1974’te Almanya’ya gitmiş. Teknik ressam olarak çalışmış; aynı zamanda Almanca derslerine başlamış. Kaynatan, Almanya’dayken dönemin elektronik müzikçilerinin kullanmaya başladığı EMS synthesizer’a da merak salmış. Ancak döneminin bu en gelişmiş aletini kullanmak o kadar kolay değil; bu yüzden Mannheim Musikhochschule’de uzun süre ders görmüş. 1976’da döndüğünde bu aleti Türkiye’de kullanan ilk insan olmuş. Bir süre sonra Barış Manço da TRT ekranlarında EMS synthesizer kullanırken görünmüş. “Aslında Barış çalmayı bilmiyordu. Grupta onu çalan başkasıydı ama çekim sırasında düğmeleriyle oynuyordu. Nasıl olsa izleyenler anlamıyordu” diyor.
1982’de İzzet Öz’ün meşhur televizyon programı Teleskop’ta yer almış. Bugün Youtube’ta da mevcut videoda Öz, “Şimdi elektronik bir çağ başladı; müzik de kuşkusuz bu çağa ayak uydurdu. Ülkemizde de bunun başarılı bir öncüsü var. Gökçen Kaynatan ve parçası Doğanın Ötesi” anonsuyla sunuyor kendisini. Kaynatan’ın bu performansına kendi çizdiği resimler de eşlik ediyor. Resimlerinde kasırgalar, tayfunlar, herşeyi yakıp kavuran güneş, çölleşen dünya, patlayan hidrojen bombaları, iskeletler var. Kaynatan’ın ‘70’lerde oluşturduğu yeni müzikal çizgide temalar hep aynı minvalde: Evren, kosmos, varoluş, doğa, cennet ve cehennem… “Biz hep cenneti düşünüyoruz. Oysa cennet bu dünyada. Ve biz bu cenneti cehenneme çeviriyoruz. Benim çocukluğumun Moda, Kalamış sahilleri yok artık.
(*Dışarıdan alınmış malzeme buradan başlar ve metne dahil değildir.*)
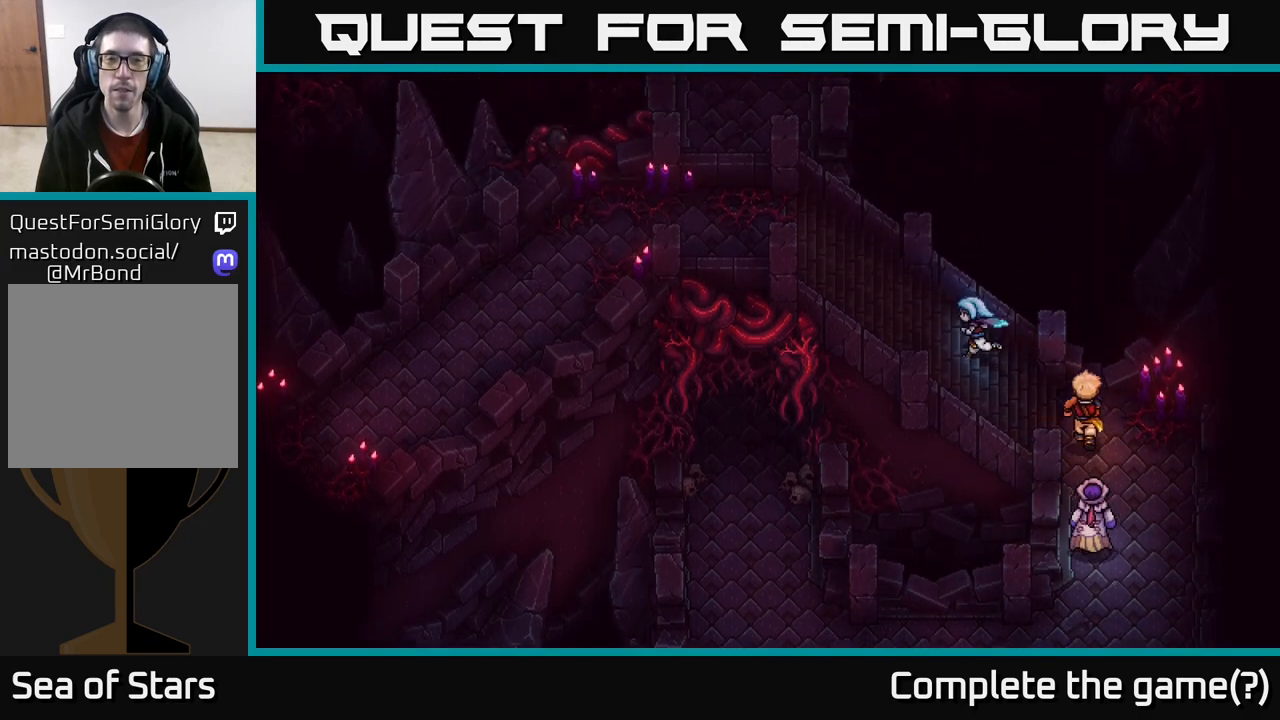
{"buttons": [], "left_stick": "left", "right_stick": "center", "events": []}
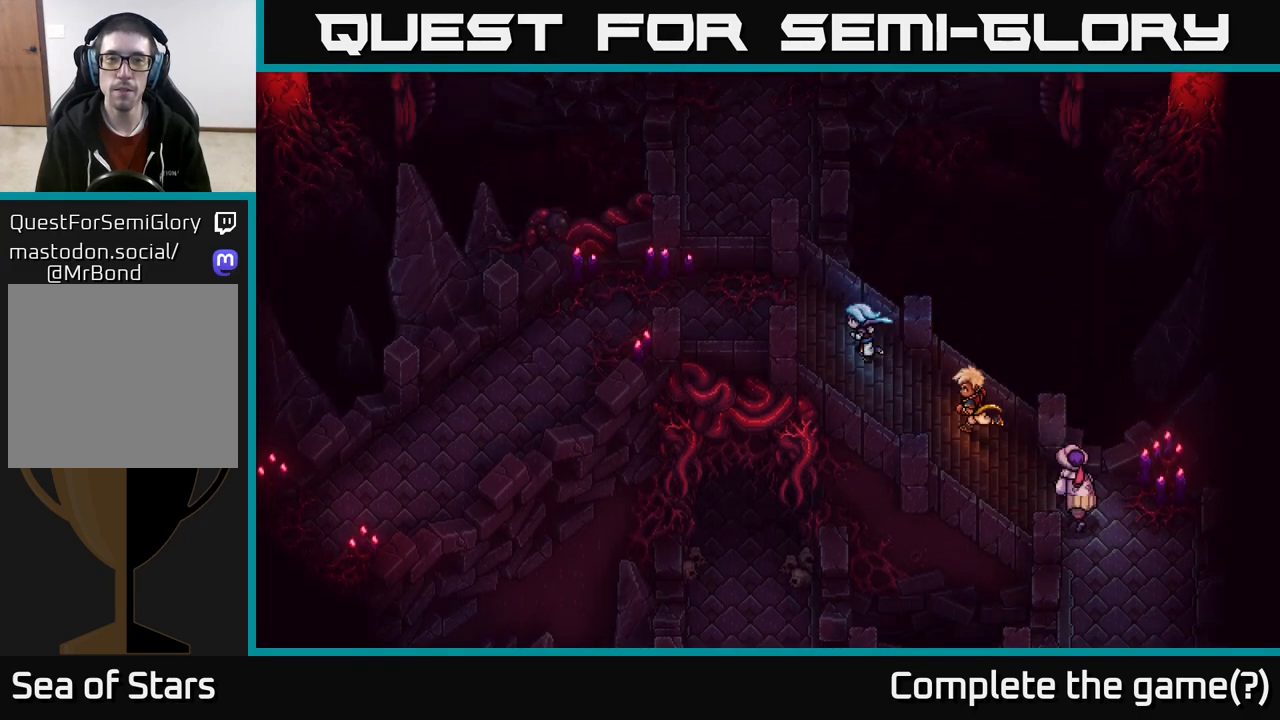
{"buttons": [], "left_stick": "left", "right_stick": "center", "events": []}
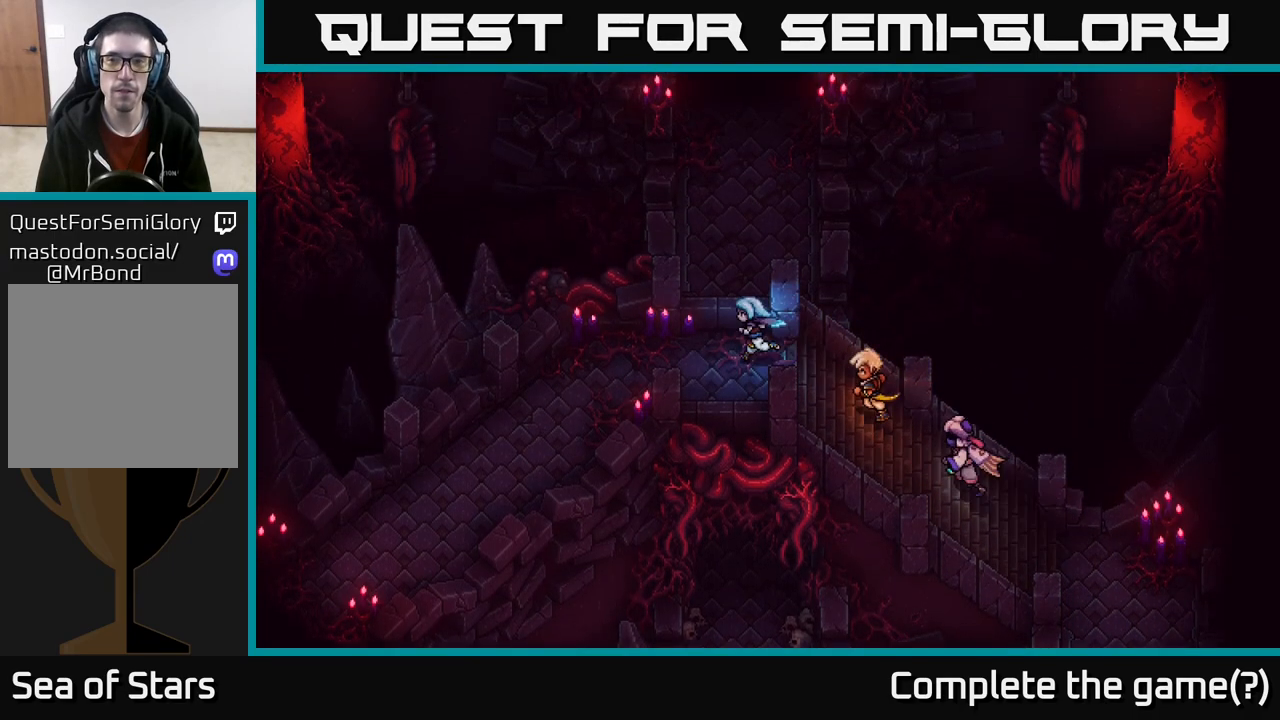
{"buttons": [], "left_stick": "down-left", "right_stick": "center", "events": [[300, "left_stick", "down-left"]]}
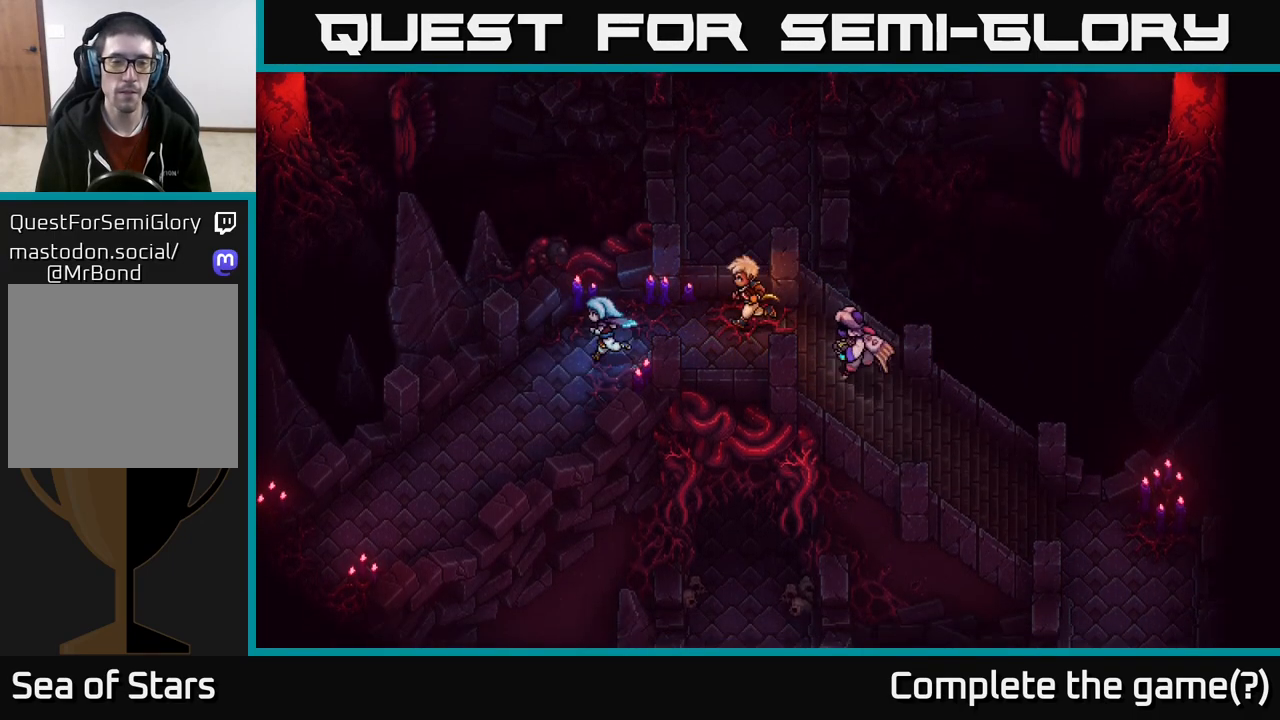
{"buttons": [], "left_stick": "down-left", "right_stick": "center", "events": []}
Daha küresel ısınma, iklim değişikliği lafları ortada yokken, kimse konuşmazken ben bunlara kafayı takmıştım. Doğanın intikam alacağını biliyordum” diyor.
Şimdi sırada ne var peki? Kaynatan bugünlerde son 20 yıldır üzerine çalıştığı; tüm dünya müziklerini, mesela Karadeniz tulumuyla İrlanda gaydasını biraraya getireceği; hip-hopçuların rap yaptığı; hicaz makamında bestelenmiş bir nevi gerçek bir “elektronik opera”yı dansçılarla sahneye uyarlama peşinde.
Bunun yanısıra elinde birikmiş sayısı hayli fazla çalışmasını dünya piyasasıyla buluşturma hedefinde. 2017’de İngiltere merkezli ve dünyanın farklı coğrafyalarında ‘60’lar ‘70’ler boyunca üretilen avangard işlere ilgi gösterip bunları plak olarak yeniden yayımlayan Finders Keepers şirketi kendisiyle temasa geçmiş; yayımlanmış ya da yayımlanmamış eserlerini plak olarak basmak istemiş. İlki 2017, ikincisi 2019’da olmak üzere iki albümü yayınlandığında, dünyanın farklı yerlerindeki meraklıların büyük beğenisiyle karşılanmış.
Plakları yayınlayan şirketin yöneticileri de Kaynatan’ın yaptığı müzikten çok etkilenmiş: “Benden kayıtları istediklerinde, oturdum makara bantlardan dijitale aktardım; internetten gönderdim. 1-2 gün sonra şirketin ortaklarından Doug Shipton aradı, ‘Bunları yaparken ne kullandın?’ diye sordu. Ben teknik bir soru sandım, meğer adam ‘ne kafasıyla yaptın, ne içiyordun?’ manasında sormuş. Oysa 20’li yaşlarımda bile değil başka şeyler, sigara ve alkol dahi kullanmazdım. O sayede bu yaşa kadar böyle sağlıklı geldim. O kayıtları yaparken de sadece ve sadece Çamlıca gazozu içiyordum.”